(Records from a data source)
━━━━

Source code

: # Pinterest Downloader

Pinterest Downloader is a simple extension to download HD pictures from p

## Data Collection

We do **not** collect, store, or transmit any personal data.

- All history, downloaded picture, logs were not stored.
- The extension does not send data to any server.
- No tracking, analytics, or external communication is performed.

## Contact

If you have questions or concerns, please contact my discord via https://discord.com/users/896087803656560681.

━━━━

> [What this task involves]
Return every record above exactly, line by line.

> [Completed exercise]
Source code

: # Pinterest Downloader

Pinterest Downloader is a simple extension to download HD pictures from p

## Data Collection

We do **not** collect, store, or transmit any personal data.

- All history, downloaded picture, logs were not stored.
- The extension does not send data to any server.
- No tracking, analytics, or external communication is performed.

## Contact

If you have questions or concerns, please contact my discord via https://discord.com/users/896087803656560681.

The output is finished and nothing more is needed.